20 January 2006

Think I found a bug ....

A couple days ago, a mistake caused a key-value table to generate new keys for duplicate values when there should have been a unique constraint on key. This affected the stat gathering table (stats for one value are now associated with many keys) and I have to clean up the data -- while preserving the stats that have already been generated. In trying to do this, I think I found a bug in replication .... an UPDATE statement that aggregates the data produces different results on my replication slave. I've submitted a formal bug report along with SQL to duplicate the error here. I'm curious if anyone else has encountered this bug, or knows of a way to achieve the result that I want without breaking replication.

Here's a description of the test case:

Two tables store key-value pairs (in the example, `color` and `animal`), and `a_to_c` stores a relationship between each key along with a third column, `count`. However, in the two key-value tables, the values are not unique. The overall purpose is to sum the `count` column in the third table for each unique animal+color combination and remove all duplicate keys from the `color` and `animal` tables. In other words -- because there is no unique constraint on `color` or `animal`, the color "grey" is given more than one key, as is the animal "dog". The goal is to rebuild the `color` and `animal` tables, preserving the lowest key for each distinct value and -- most importantly -- to rebuild the `a_to_c` table, preserving the total sum for each unique combination of animal+color. In the example, I stop short of finishing this process when the first error appears.

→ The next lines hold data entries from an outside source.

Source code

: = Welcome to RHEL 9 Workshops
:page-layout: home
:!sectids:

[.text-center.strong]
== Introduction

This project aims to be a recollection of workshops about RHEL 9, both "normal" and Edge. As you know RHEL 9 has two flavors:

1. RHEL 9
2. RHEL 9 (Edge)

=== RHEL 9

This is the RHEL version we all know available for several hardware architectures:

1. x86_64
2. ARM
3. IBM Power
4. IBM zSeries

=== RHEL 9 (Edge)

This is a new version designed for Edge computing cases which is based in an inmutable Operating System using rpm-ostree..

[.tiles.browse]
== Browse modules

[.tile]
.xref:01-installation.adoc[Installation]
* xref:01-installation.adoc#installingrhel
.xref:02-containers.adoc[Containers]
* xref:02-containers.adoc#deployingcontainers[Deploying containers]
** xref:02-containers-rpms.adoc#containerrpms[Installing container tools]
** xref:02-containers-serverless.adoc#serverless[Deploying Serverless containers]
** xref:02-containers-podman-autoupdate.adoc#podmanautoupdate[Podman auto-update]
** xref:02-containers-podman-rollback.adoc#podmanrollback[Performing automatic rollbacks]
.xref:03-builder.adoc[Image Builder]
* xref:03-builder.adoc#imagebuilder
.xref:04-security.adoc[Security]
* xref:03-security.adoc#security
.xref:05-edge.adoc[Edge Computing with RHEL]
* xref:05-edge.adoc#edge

Here is the demonstration SQL:

-----------------
-- creating the tables and initializing data
-----------------

DROP TABLE IF EXISTS `animals`;
CREATE TABLE `animals` (
`k` int(11) NOT NULL auto_increment,
`v` varchar(10) default NULL,
PRIMARY KEY (`k`)
) ENGINE=MyISAM DEFAULT CHARSET=latin1;

INSERT INTO `animals` VALUES (1,'dog'),(2,'cat'),(3,'dog');

DROP TABLE IF EXISTS `colors`;
CREATE TABLE `colors` (
`k` int(11) NOT NULL auto_increment,
`v` varchar(10) default NULL,
PRIMARY KEY (`k`)
) ENGINE=MyISAM DEFAULT CHARSET=latin1;

INSERT INTO `colors` VALUES (1,'grey'),(2,'beige'),(3,'grey'),(4,'grey');

DROP TABLE IF EXISTS `a_to_c`;
CREATE TABLE `a_to_c` (
`animal` int(11) default NULL,
`color` int(11) default NULL,
`count` int(11) default NULL
) ENGINE=MyISAM DEFAULT CHARSET=latin1;

INSERT INTO `a_to_c` VALUES (1,2,1),(3,2,1),(1,1,1),(1,3,1),(2,3,2),(2,4,2);

DROP TABLE IF EXISTS sums;
CREATE TABLE sums SELECT animals.v AS animal, colors.v AS color, SUM(count)
FROM animals JOIN a_to_c ON animals.k=a_to_c.animal
JOIN colors ON colors.k=a_to_c.color
GROUP BY animal, color;

-----------------------------------
-- Everything up to here works fine.
-----------------------------------

mysql> select * from sums;
+--------+-------+------------+
| animal | color | SUM(count) |
+--------+-------+------------+
| cat | grey | 4 |
| dog | beige | 2 |
| dog | grey | 2 |
+--------+-------+------------+
3 rows in set (0.00 sec)

----------------------------------
-- It is this next query that produces unexpected results on the slave!
-- It does work as expected on the master.
-----------------------------------

UPDATE sums LEFT JOIN
(
SELECT v AS animal, MIN(k) AS k FROM animals GROUP BY animal
) AS a USING(animal)
SET sums.animal=a.k;

-------------------------------------
-- Here are the results of this UPDATE, on master and slave
---------------------
-- master
---------------------
mysql> select * from sums;
+--------+-------+------------+
| animal | color | SUM(count) |
+--------+-------+------------+
| 2 | grey | 4 |
| 1 | beige | 2 |
| 1 | grey | 2 |
+--------+-------+------------+
3 rows in set (0.00 sec)

----------------------
-- slave
----------------------
mysql> select * from sums;
+--------+-------+------------+
| animal | color | SUM(count) |
+--------+-------+------------+
| NULL | grey | 4 |
| 1 | beige | 2 |
| 1 | grey | 2 |
+--------+-------+------------+
3 rows in set (0.00 sec)

2 comments:

Devananda vdv said...

http://bugs.mysql.com/bug.php?id=16688

It has been fixed in 4.1.16. Too bad it was already reported; I'm still trying to get my first "real" bug report!

manasi said...
This comment has been removed by a blog administrator.